Enviada em 03/10/2021

A Constituição Federal de 1988, uma das leis mais importantes do país, especificamente ao artigo 6, prevê, que os direitos básicos como a educação, saúde, e outros, são igualitários para todos os brasileiros. Entretanto, com o cenário decorrente do sistema carcerário brasileiro, essa lei, lamentavelmente, não é efetuada de uma forma funcional, já que muitos penitenciários, tem seus direitos violados.

O Estudo Monstro, foi um experimento psicológico em orfãos com disfunção de fala, separadas em 2 grupos, o primeiro era recompensado em todo momento que acertava, já o segundo, era punido severamente ao errar, assim fazendo com que o mesmo guardasse sequelas psicológicas para a vida inteira.

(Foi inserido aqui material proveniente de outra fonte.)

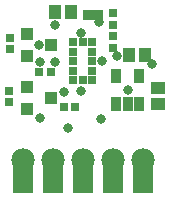
<source format=gts>
G04 Layer_Color=20142*
%FSLAX25Y25*%
%MOIN*%
G70*
G01*
G75*
%ADD24R,0.07000X0.11299*%
%ADD32R,0.02769X0.02769*%
%ADD33R,0.03477X0.03320*%
%ADD34R,0.04343X0.04737*%
%ADD35R,0.02965X0.03162*%
%ADD36R,0.04343X0.03950*%
%ADD37R,0.03162X0.02965*%
%ADD38R,0.04737X0.04343*%
%ADD39R,0.03359X0.05131*%
%ADD40C,0.07800*%
%ADD41C,0.03300*%
D24*
X408000Y146150D02*
D03*
X398000D02*
D03*
X388000D02*
D03*
X378000D02*
D03*
X368000D02*
D03*
D32*
X388000Y178201D02*
D03*
Y190799D02*
D03*
X391150Y178201D02*
D03*
Y181350D02*
D03*
X384850Y178201D02*
D03*
Y181350D02*
D03*
X391150Y190799D02*
D03*
X384850D02*
D03*
Y187650D02*
D03*
X391150D02*
D03*
Y184500D02*
D03*
X384850D02*
D03*
D33*
X389768Y200000D02*
D03*
X393232D02*
D03*
D34*
X378842Y201000D02*
D03*
X384157D02*
D03*
X408945Y186500D02*
D03*
X403630D02*
D03*
D35*
X377370Y181028D02*
D03*
X373433D02*
D03*
X385638Y169217D02*
D03*
X381701D02*
D03*
D36*
X377331Y189929D02*
D03*
X369457Y186189D02*
D03*
Y193669D02*
D03*
X377331Y172283D02*
D03*
X369457Y168543D02*
D03*
Y176024D02*
D03*
D37*
X363894Y192398D02*
D03*
Y188461D02*
D03*
X363394Y174752D02*
D03*
Y170815D02*
D03*
X398000Y189000D02*
D03*
Y192937D02*
D03*
Y200437D02*
D03*
Y196500D02*
D03*
D38*
X413000Y175657D02*
D03*
Y170343D02*
D03*
D39*
X399260Y170276D02*
D03*
X403000D02*
D03*
X406740D02*
D03*
Y179724D02*
D03*
X399260D02*
D03*
D40*
X368000Y151500D02*
D03*
X378000D02*
D03*
X388000D02*
D03*
X398000D02*
D03*
X408000D02*
D03*
D41*
X383276Y162130D02*
D03*
X373827Y165673D02*
D03*
X381701Y174335D02*
D03*
X378945Y184177D02*
D03*
X373827D02*
D03*
X373587Y189929D02*
D03*
X394299Y165279D02*
D03*
X399417Y186146D02*
D03*
X403000Y175083D02*
D03*
X411228Y183429D02*
D03*
X393500Y197500D02*
D03*
X387500Y174500D02*
D03*
X394500Y184500D02*
D03*
X387500Y194000D02*
D03*
X378842Y196658D02*
D03*
M02*

</source>
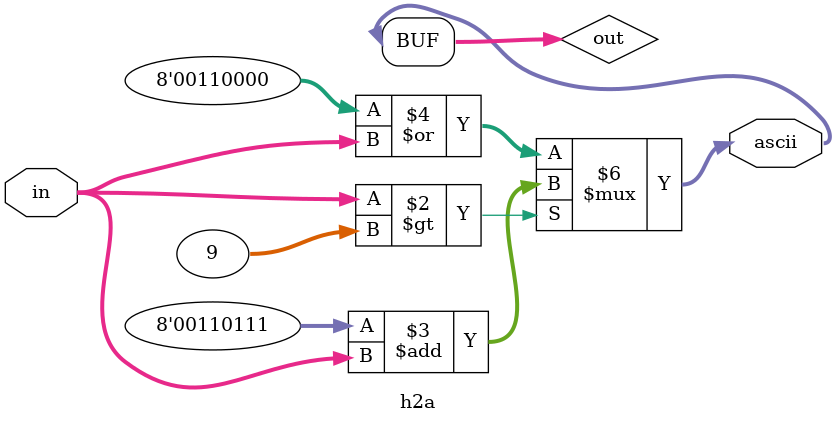
<source format=v>
`timescale 1ns / 1ps
module lab5(
    input clk,
    input reset_n,
    input [3:0] usr_btn,
    output [3:0] usr_led,
    output LCD_RS,
    output LCD_RW,
    output LCD_E,
    output [3:0] LCD_D
);

wire [3:0] btn;
wire [127:0] rowA, rowB;
reg [127:0] row_A = "Press BTN3 to   "; // Initialize the text of the first row. 
reg [127:0] row_B = "show a message.."; // Initialize the text of the second row.
reg [ 7:0] cnt=8'h0, cntA, cntB;
reg [15:0] numA=16'hB520, numB=16'h0000;
reg [25:0] timer = 1;
reg rev = 1;
reg en = 0;

assign usr_led = cnt[3:0];

LCD_module lcd0(
    .clk(clk),
    .reset(~reset_n),
    .row_A(row_A),
    .row_B(row_B),
    .LCD_E(LCD_E),
    .LCD_RS(LCD_RS),
    .LCD_RW(LCD_RW),
    .LCD_D(LCD_D)
);

debounce btn_db3(
    .clk(clk),
    .btn_input(usr_btn[3]),
    .btn_output(btn[3])
);

h2a mA0(cntA[ 7: 4], rowA[79:72]);
h2a mA1(cntA[ 3: 0], rowA[71:64]);
h2a mA2(numA[15:12], rowA[31:24]);
h2a mA3(numA[11: 8], rowA[23:16]);
h2a mA4(numA[ 7: 4], rowA[15: 8]);
h2a mA5(numA[ 3: 0], rowA[ 7: 0]);

h2a mB0(cntB[ 7: 4], rowB[79:72]);
h2a mB1(cntB[ 3: 0], rowB[71:64]);
h2a mB2(numB[15:12], rowB[31:24]);
h2a mB3(numB[11: 8], rowB[23:16]);
h2a mB4(numB[ 7: 4], rowB[15: 8]);
h2a mB5(numB[ 3: 0], rowB[ 7: 0]);

always @(posedge clk, negedge reset_n) begin
    if (~reset_n) begin
        cnt   <= 8'h0;
        numA  <= 16'hB520;
        numB  <= 16'h0000;
        timer <= 1;
        rev <= 1;
        en <= 0;
    end else begin
        if (en & ~usr_btn[0])  // pause
            timer <= timer + 1;
            
        if (btn[3]) begin
            rev <= ~rev;
            en <= 1;
        end

        if (timer == 0) begin
            if (rev == 0) begin
                numA <= numB;
                if (cnt == 8'h18) begin
                    cnt  <= 8'h0;
                    numB <= 16'h0000;
                end else if (cnt == 0) begin
                    cnt  <= cnt + 1;
                    numB <= 16'h0001;
                end else begin
                    cnt  <= cnt + 1;
                    numB <= numA + numB;
                end
            end else begin
                numB <= numA;
                if (cnt == 1) begin
                    cnt  <= cnt - 1;
                    numA <= 16'hB520;
                end else if (cnt == 0) begin
                    cnt  <= 8'h18;
                    numA <= 16'h6FF1;
                end else begin
                    cnt  <= cnt - 1;
                    numA <= numB - numA;
                end
            end
        end
    end
end


always @(en, rowA, rowB) begin
    if (en) begin
        row_A <= "Fibo #__ is ____";
        row_A[79:64] <= rowA[79:64];
        row_A[31: 0] <= rowA[31: 0];

        row_B <= "Fibo #__ is ____";
        row_B[79:64] <= rowB[79:64];
        row_B[31: 0] <= rowB[31: 0];
    end else begin
        row_A <= "Press BTN3 to   ";
        row_B <= "show a message..";
    end
end

always @(cnt)
    if (cnt == 0)
        cntA <= 8'h19;
    else
        cntA <= cnt;

always @(cnt)
    if (cnt == 8'h19)
        cntB <= 1;
    else
        cntB <= cnt + 1;

assign usr_led = cnt;

endmodule


module debounce(
    input clk,
    input btn_input,
    output btn_output
    );

    reg [23:0] cnt = 24'h000000;
    reg sig  = 0;
    reg prev = 0;

    assign btn_output = sig;

    always @(posedge clk) begin
        if (sig == 1) begin
            sig <= 0;
            prev <= 1;
        end else if (~prev && cnt == 24'haabbcc)
            sig = 1;
        else if (prev && cnt == 0)
            prev <= 0;
        else if ( btn_input && ~prev)
            cnt <= cnt + 1;
        else if (~btn_input && cnt)
            cnt <= cnt - 1;
    end
endmodule


module h2a(
    input  [3:0] in,
    output [7:0] ascii);

    reg [7:0] out;
    assign ascii = out;

    always @(in) begin
        if (in > 9)
            out <= 8'h37 + in;
        else
            out <= 8'h30 | in;
    end
endmodule
</source>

Em paralelo, infelizmente, esse ocorrido não se distância da vivência dos presidíarios brasileiros, que ao serem enviados para um local de suposta correção, se deparam com a falta de direitos básicos, assim, contribuindo para o odío que os mesmos já supriam pela sociedade.

Ademais, a educação faz um papel importante na vida das pessoas, e em consequência aos presidiários, disse o ativista Nelson Mandela, “A educação é a arma mais poderosa que você pode usar para mudar o mundo”. Com isso, é notável que a instauração da educação para prisioneiros, que muitas vezes não à tiveram, interferem muito em seus atos e nas suas escolhas futuras.

Em sumo, é evidente que o sistema carcerário brasileiro, ainda é um problema no Brasil, logo, para que os presidiários sejam incluídos na sociedade novamente, o Governo Federal tem o dever de proporcionar o básico para os detentos, como áreas de trabalho, esportes, entre outras atividades do cotidiano, de tal forma que os mesmos cumpram sua pena e compreendam como se reintegrar a sociedade.